- [What to produce]: All lines between the start of the listing below and the line containing "photomicrograph demonstrates immunohistochemistry", inclusive, must be repeated exactly.

- [Data provided]:

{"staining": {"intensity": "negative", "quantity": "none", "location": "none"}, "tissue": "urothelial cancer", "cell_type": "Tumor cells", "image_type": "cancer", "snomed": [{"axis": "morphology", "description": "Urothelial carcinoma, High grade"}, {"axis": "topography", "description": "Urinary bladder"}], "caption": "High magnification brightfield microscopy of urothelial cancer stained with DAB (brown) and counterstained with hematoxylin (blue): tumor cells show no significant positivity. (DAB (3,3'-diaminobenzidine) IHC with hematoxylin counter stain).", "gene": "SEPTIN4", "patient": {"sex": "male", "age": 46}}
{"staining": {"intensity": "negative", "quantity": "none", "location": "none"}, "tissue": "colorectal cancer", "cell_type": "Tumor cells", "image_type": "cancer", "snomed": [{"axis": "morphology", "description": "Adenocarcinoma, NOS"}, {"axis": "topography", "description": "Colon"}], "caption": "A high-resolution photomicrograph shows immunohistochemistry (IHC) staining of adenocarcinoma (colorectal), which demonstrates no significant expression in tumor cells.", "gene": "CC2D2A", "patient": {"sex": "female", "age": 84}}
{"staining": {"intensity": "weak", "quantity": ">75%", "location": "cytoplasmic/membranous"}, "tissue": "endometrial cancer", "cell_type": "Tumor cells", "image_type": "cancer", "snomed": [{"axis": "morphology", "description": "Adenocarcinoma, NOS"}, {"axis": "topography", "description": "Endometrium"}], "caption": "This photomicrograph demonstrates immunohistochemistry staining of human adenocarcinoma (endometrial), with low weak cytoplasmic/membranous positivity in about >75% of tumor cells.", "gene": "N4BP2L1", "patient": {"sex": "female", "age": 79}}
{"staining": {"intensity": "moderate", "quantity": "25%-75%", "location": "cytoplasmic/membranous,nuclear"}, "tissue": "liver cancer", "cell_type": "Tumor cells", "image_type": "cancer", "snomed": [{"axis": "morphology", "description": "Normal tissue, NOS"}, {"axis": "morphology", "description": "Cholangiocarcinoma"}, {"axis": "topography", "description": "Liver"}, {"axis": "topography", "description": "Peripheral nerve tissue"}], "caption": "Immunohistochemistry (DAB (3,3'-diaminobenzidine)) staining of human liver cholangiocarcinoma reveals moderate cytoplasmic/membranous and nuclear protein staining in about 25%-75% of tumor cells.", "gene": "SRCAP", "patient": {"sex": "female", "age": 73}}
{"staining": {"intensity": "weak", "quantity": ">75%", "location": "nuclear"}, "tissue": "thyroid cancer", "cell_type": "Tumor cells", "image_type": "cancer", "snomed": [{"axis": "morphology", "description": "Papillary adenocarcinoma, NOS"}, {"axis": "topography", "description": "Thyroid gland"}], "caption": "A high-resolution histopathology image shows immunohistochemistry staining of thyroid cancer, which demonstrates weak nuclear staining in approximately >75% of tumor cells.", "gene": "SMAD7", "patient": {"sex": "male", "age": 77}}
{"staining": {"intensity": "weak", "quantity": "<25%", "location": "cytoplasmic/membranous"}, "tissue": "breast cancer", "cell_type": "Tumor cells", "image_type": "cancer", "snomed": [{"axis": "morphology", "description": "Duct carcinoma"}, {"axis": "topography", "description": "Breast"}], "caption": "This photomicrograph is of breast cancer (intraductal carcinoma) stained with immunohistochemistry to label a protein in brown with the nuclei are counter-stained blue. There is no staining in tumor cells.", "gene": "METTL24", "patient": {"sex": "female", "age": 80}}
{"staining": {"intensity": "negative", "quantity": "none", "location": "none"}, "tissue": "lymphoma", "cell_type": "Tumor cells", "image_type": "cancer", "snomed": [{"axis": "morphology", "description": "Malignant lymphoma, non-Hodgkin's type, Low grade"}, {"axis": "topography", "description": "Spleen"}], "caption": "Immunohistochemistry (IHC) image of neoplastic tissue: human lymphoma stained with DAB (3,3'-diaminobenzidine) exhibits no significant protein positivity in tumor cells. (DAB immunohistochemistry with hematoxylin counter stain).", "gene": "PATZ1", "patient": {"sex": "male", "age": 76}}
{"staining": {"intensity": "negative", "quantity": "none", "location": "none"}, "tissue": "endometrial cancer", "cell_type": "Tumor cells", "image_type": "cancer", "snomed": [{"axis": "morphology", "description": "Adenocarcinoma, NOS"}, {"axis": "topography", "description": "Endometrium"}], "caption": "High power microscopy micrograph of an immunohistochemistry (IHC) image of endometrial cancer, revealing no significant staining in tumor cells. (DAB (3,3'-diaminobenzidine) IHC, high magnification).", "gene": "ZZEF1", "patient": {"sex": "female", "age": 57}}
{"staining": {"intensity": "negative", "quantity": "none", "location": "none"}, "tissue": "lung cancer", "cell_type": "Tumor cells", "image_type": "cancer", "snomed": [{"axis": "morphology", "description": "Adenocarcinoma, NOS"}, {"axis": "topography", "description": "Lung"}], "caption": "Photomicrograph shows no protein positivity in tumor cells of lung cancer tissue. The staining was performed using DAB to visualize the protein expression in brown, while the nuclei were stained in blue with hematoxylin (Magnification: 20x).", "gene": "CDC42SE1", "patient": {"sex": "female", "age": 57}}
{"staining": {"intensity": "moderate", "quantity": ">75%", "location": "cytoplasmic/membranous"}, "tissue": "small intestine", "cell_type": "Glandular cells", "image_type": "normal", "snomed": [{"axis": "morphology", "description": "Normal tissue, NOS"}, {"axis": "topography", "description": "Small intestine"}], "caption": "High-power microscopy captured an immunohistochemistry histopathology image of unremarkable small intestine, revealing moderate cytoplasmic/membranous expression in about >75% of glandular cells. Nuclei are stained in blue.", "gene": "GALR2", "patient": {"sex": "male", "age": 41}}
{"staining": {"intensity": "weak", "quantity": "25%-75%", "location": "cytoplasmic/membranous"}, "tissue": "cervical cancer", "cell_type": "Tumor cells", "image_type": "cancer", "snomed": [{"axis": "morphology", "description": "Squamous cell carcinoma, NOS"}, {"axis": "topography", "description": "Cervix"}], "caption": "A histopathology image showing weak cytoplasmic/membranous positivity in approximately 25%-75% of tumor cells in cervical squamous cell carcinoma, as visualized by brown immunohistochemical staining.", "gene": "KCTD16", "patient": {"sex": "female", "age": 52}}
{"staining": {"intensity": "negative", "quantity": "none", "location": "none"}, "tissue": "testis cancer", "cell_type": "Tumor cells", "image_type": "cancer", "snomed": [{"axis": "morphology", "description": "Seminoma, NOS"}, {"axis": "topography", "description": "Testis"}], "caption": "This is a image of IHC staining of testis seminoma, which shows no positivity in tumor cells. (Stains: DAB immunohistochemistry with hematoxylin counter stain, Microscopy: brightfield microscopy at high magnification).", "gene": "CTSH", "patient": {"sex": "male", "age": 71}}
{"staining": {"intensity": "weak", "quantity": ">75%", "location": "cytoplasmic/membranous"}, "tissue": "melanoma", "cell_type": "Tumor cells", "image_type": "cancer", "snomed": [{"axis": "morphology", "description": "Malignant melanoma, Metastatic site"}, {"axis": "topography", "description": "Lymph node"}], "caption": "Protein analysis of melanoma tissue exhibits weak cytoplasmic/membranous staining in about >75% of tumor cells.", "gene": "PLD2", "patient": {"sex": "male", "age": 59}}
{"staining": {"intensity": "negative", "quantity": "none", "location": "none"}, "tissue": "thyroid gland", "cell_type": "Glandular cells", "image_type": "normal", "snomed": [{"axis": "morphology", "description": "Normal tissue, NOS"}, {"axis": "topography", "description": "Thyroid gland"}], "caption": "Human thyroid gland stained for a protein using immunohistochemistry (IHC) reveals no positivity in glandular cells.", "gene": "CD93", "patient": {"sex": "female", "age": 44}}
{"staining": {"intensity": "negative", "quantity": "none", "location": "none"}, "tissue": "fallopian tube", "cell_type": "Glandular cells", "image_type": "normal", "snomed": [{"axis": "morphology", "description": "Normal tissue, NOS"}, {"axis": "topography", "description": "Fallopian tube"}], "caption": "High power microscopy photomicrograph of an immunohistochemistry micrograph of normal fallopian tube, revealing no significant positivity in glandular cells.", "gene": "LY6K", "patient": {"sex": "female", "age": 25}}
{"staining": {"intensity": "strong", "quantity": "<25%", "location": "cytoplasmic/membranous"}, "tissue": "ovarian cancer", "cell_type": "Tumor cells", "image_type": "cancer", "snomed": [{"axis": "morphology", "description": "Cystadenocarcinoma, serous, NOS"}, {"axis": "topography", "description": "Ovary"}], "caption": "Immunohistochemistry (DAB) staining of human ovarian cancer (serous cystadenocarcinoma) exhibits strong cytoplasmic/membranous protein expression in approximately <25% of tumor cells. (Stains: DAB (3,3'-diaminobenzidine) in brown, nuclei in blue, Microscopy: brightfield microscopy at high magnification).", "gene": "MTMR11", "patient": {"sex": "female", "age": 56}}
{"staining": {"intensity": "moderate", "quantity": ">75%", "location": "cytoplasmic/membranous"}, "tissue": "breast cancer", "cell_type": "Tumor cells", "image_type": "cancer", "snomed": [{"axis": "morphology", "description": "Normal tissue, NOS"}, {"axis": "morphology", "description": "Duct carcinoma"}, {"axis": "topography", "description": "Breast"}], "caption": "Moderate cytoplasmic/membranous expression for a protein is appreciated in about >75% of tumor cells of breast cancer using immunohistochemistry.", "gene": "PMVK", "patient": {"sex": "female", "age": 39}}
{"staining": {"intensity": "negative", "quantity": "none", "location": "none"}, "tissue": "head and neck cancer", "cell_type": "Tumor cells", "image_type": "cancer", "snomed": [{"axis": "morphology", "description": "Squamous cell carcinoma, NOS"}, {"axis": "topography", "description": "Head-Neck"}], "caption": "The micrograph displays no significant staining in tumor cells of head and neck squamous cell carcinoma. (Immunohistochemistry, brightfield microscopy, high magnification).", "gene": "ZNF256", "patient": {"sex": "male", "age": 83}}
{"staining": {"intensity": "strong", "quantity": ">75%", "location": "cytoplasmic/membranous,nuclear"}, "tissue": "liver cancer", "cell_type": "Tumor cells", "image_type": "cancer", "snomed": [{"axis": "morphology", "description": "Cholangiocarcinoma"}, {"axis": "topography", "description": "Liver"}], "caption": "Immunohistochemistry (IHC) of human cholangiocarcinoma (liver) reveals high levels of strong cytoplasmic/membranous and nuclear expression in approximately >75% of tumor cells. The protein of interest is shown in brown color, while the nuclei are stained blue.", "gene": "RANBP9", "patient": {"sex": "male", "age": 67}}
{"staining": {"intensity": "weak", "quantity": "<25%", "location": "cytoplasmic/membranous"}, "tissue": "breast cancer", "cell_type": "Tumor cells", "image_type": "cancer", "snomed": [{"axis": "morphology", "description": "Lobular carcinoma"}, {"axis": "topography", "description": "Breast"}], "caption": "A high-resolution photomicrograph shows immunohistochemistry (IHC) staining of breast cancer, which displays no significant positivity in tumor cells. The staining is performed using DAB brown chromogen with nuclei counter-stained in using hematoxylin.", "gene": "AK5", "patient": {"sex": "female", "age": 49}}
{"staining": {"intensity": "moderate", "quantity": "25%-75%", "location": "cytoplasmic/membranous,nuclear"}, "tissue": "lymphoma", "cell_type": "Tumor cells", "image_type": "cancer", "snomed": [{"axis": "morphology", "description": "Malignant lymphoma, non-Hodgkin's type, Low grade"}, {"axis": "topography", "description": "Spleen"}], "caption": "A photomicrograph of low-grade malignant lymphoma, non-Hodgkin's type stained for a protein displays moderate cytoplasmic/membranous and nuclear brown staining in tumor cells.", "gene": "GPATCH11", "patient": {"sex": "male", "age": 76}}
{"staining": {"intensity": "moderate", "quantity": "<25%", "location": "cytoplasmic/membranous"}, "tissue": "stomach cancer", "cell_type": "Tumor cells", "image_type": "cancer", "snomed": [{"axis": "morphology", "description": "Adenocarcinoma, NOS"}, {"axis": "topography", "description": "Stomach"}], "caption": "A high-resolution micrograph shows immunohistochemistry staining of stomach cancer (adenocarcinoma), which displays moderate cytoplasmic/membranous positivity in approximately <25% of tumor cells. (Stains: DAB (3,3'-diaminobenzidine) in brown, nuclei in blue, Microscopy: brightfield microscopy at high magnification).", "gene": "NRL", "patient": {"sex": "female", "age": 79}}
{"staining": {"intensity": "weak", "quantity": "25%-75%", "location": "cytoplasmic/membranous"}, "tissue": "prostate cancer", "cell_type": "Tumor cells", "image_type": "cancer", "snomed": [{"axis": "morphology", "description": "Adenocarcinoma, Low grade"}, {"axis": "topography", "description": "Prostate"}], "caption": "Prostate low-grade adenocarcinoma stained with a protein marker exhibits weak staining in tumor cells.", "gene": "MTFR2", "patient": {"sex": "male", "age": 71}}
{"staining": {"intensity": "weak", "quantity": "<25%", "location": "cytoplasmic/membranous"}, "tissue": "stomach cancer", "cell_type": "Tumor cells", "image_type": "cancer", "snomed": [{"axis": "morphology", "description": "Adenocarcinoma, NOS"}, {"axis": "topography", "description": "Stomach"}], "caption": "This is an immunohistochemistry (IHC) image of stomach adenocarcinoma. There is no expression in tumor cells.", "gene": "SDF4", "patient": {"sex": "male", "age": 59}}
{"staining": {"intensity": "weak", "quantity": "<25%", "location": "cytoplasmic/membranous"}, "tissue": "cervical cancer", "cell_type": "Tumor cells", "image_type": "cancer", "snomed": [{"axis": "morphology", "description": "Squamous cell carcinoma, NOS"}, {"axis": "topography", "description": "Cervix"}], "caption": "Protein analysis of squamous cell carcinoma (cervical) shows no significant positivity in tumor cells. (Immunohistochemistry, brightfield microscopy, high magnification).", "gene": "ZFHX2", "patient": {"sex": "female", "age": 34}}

- [Problem solution]:
{"staining": {"intensity": "negative", "quantity": "none", "location": "none"}, "tissue": "urothelial cancer", "cell_type": "Tumor cells", "image_type": "cancer", "snomed": [{"axis": "morphology", "description": "Urothelial carcinoma, High grade"}, {"axis": "topography", "description": "Urinary bladder"}], "caption": "High magnification brightfield microscopy of urothelial cancer stained with DAB (brown) and counterstained with hematoxylin (blue): tumor cells show no significant positivity. (DAB (3,3'-diaminobenzidine) IHC with hematoxylin counter stain).", "gene": "SEPTIN4", "patient": {"sex": "male", "age": 46}}
{"staining": {"intensity": "negative", "quantity": "none", "location": "none"}, "tissue": "colorectal cancer", "cell_type": "Tumor cells", "image_type": "cancer", "snomed": [{"axis": "morphology", "description": "Adenocarcinoma, NOS"}, {"axis": "topography", "description": "Colon"}], "caption": "A high-resolution photomicrograph shows immunohistochemistry (IHC) staining of adenocarcinoma (colorectal), which demonstrates no significant expression in tumor cells.", "gene": "CC2D2A", "patient": {"sex": "female", "age": 84}}
{"staining": {"intensity": "weak", "quantity": ">75%", "location": "cytoplasmic/membranous"}, "tissue": "endometrial cancer", "cell_type": "Tumor cells", "image_type": "cancer", "snomed": [{"axis": "morphology", "description": "Adenocarcinoma, NOS"}, {"axis": "topography", "description": "Endometrium"}], "caption": "This photomicrograph demonstrates immunohistochemistry staining of human adenocarcinoma (endometrial), with low weak cytoplasmic/membranous positivity in about >75% of tumor cells.", "gene": "N4BP2L1", "patient": {"sex": "female", "age": 79}}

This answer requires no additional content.